_Exercise_
Edit the items below by replacing "Kategorilerimiz" with "Our Categories" and leave every other line unchanged.

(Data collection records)
[Start of Attachment]

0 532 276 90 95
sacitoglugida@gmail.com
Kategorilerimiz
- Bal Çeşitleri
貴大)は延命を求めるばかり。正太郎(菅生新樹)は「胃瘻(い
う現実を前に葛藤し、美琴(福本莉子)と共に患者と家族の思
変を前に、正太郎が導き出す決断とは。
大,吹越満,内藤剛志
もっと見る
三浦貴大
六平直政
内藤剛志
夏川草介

[End of Attachment]

_Solution to this exercise_
0 532 276 90 95
sacitoglugida@gmail.com
Our Categories
- Bal Çeşitleri
貴大)は延命を求めるばかり。正太郎(菅生新樹)は「胃瘻(い
う現実を前に葛藤し、美琴(福本莉子)と共に患者と家族の思
変を前に、正太郎が導き出す決断とは。
大,吹越満,内藤剛志
もっと見る
三浦貴大
六平直政
内藤剛志
夏川草介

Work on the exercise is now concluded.